(Records from a data source)
*-*-*
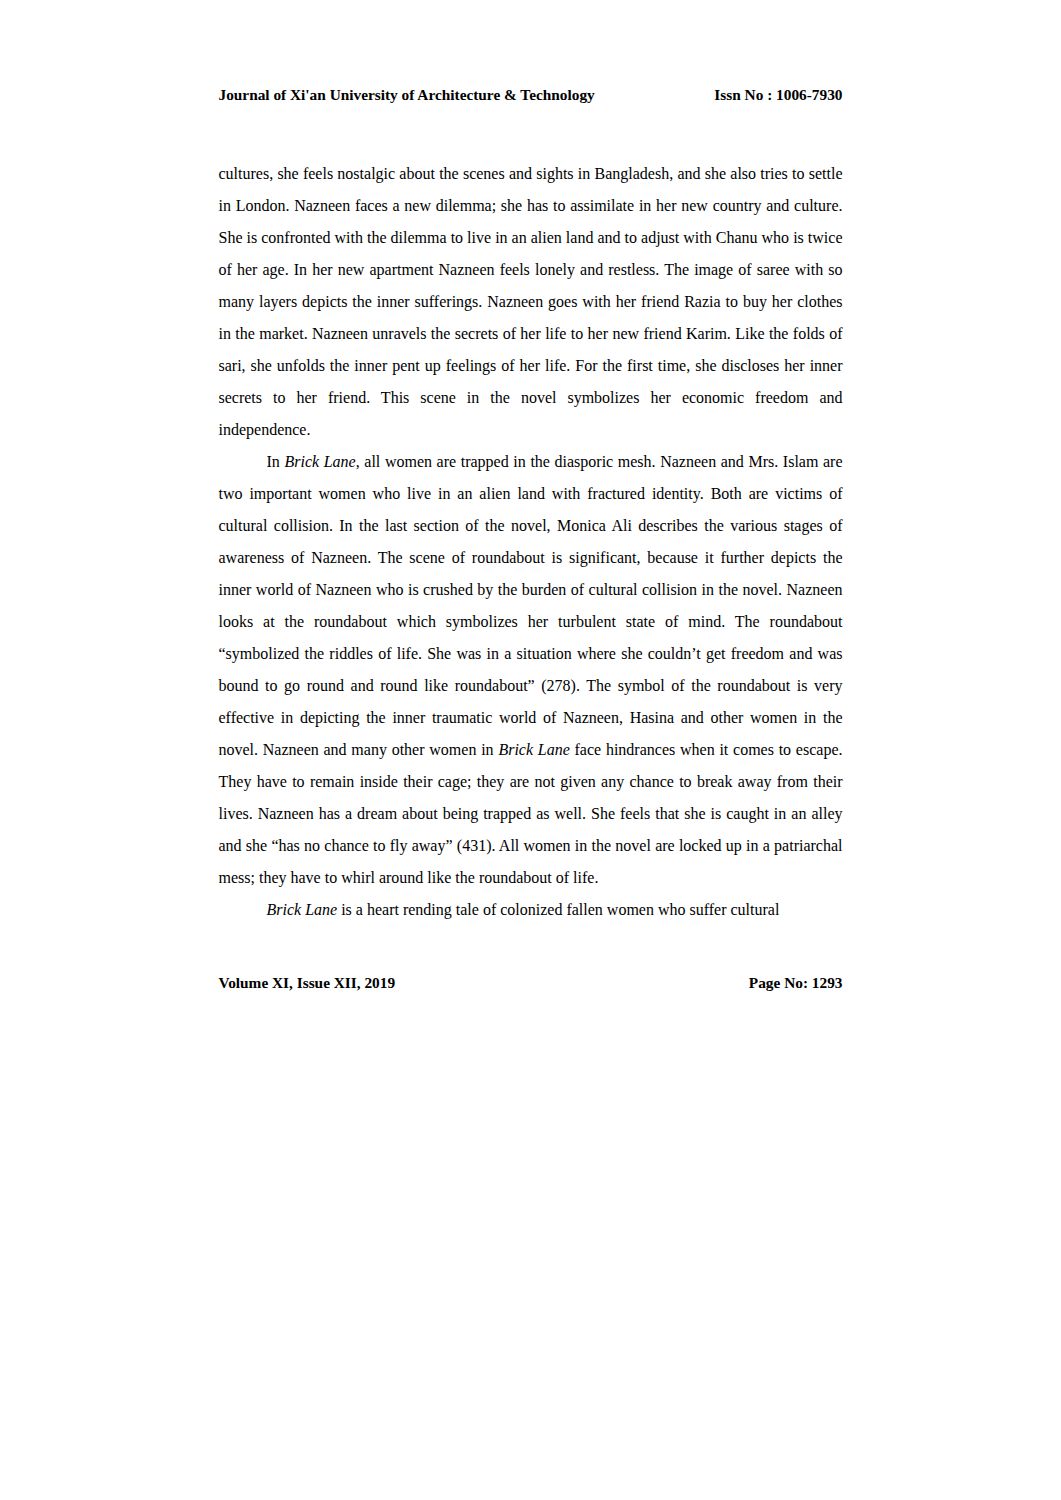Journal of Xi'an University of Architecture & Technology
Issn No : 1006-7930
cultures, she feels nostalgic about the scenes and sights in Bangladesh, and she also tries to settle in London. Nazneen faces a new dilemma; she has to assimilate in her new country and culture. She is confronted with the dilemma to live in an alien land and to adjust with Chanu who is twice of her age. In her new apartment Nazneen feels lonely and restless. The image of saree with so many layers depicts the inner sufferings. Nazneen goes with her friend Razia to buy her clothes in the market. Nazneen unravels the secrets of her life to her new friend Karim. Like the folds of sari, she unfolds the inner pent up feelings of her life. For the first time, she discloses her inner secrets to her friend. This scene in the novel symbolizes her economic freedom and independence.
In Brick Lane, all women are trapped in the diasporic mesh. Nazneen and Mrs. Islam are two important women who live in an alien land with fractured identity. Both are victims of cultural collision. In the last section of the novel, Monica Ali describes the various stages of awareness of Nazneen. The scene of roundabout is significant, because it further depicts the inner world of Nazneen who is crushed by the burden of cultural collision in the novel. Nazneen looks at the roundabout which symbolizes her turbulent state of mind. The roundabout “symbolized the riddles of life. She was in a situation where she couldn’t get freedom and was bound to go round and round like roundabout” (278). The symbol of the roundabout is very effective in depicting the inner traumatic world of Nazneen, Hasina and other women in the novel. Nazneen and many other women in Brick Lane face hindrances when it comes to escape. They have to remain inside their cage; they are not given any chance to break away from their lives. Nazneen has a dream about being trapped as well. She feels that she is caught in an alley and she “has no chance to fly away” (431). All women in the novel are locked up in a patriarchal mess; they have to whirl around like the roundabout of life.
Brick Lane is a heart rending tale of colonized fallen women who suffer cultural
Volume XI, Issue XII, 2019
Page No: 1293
*-*-*
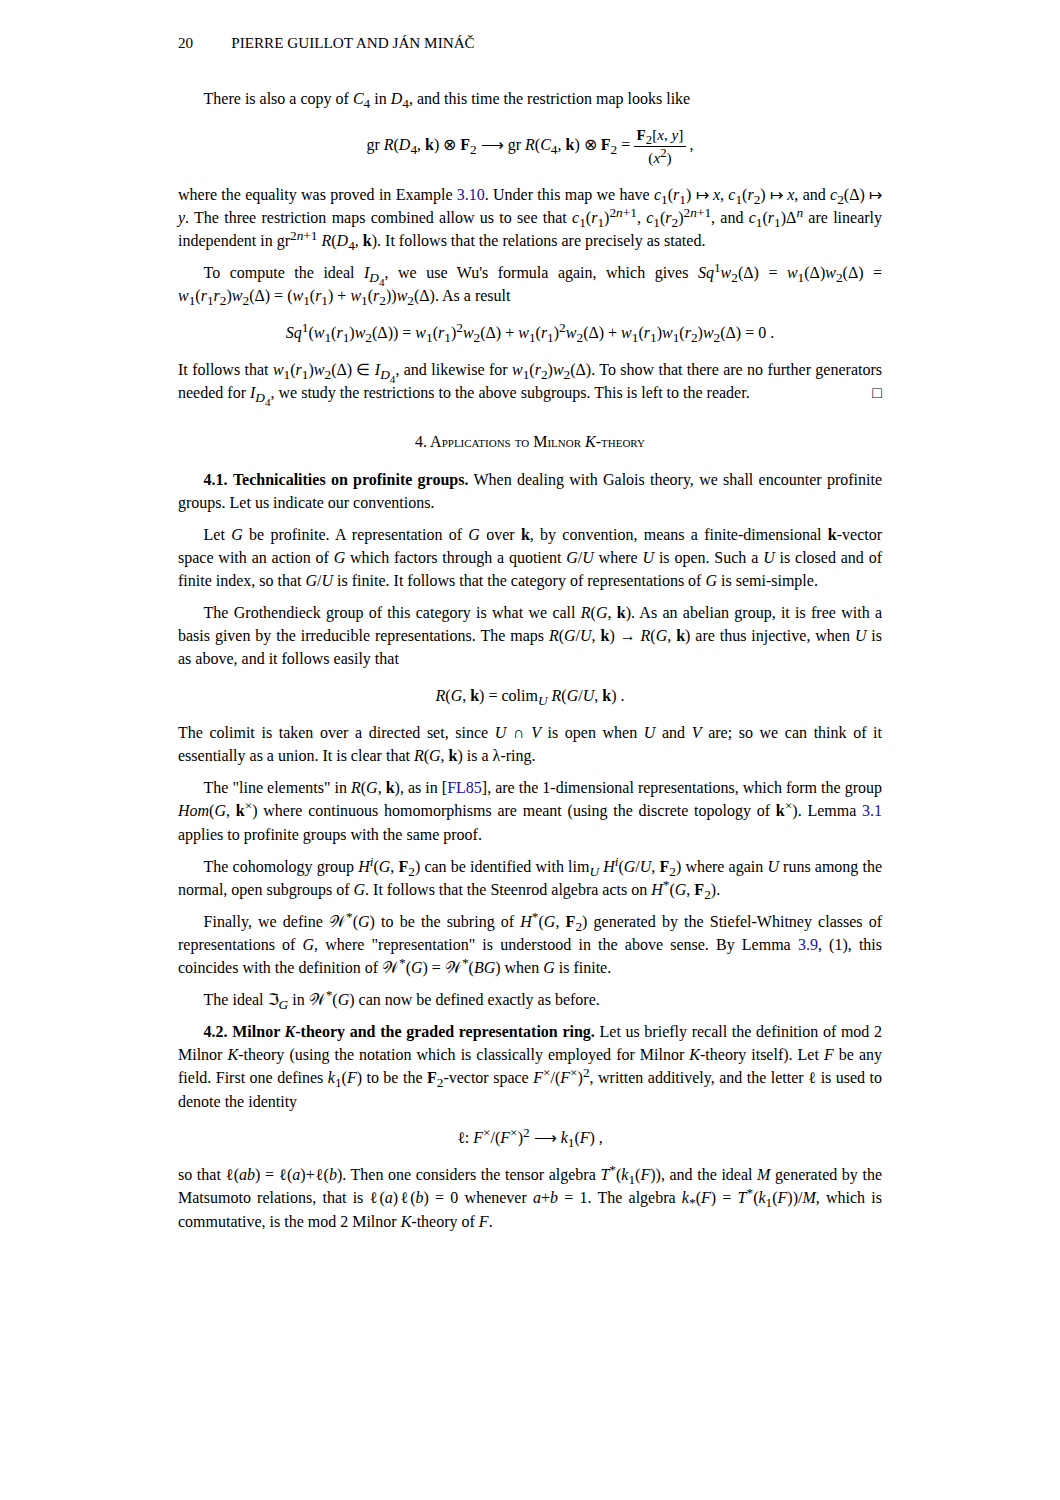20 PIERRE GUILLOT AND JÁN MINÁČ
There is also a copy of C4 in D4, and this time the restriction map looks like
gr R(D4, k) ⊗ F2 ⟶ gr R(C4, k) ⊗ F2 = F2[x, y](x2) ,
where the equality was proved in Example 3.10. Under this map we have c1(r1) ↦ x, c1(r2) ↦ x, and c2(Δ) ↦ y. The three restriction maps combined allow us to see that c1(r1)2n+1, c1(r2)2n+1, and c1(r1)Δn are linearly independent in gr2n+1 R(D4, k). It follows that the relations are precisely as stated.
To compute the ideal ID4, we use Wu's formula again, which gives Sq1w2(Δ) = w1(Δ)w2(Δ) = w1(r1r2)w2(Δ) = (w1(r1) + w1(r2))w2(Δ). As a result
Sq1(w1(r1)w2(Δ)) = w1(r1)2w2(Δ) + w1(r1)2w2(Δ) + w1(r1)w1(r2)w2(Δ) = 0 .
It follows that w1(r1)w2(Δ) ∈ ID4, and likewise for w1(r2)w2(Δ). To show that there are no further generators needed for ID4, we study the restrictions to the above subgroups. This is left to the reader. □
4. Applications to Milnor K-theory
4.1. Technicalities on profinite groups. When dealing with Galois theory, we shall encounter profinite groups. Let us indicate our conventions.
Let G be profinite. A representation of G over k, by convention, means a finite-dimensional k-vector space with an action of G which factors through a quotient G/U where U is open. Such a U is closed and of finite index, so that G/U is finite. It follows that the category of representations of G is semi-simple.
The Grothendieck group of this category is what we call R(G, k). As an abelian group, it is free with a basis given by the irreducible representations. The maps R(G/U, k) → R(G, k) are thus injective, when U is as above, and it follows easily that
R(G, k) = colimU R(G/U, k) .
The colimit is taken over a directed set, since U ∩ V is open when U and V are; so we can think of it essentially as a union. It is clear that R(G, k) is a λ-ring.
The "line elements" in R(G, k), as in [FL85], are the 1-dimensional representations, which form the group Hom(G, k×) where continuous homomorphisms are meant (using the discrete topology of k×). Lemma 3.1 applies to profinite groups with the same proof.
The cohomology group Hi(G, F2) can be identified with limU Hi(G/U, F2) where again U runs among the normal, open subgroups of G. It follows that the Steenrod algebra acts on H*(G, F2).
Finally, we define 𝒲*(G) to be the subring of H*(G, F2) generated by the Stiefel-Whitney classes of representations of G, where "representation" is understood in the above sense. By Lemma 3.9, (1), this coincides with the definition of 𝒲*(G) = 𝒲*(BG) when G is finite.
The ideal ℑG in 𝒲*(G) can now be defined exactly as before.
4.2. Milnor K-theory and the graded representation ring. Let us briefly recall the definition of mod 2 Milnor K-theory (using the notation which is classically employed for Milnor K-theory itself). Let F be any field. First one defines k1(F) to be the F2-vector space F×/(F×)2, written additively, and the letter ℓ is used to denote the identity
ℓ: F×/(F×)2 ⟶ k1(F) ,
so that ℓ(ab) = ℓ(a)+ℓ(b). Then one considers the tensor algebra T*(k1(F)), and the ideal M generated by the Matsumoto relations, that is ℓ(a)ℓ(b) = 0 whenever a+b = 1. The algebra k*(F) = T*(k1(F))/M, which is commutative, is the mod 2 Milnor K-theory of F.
*-*-*
→ Task to carry out
Search the records for the string "subgroups" and report each line that has it.

→ Answer to this problem
It follows that w1(r1)w2(Δ) ∈ ID4, and likewise for w1(r2)w2(Δ). To show that there are no further generators needed for ID4, we study the restrictions to the above subgroups. This is left to the reader. □
The cohomology group Hi(G, F2) can be identified with limU Hi(G/U, F2) where again U runs among the normal, open subgroups of G. It follows that the Steenrod algebra acts on H*(G, F2).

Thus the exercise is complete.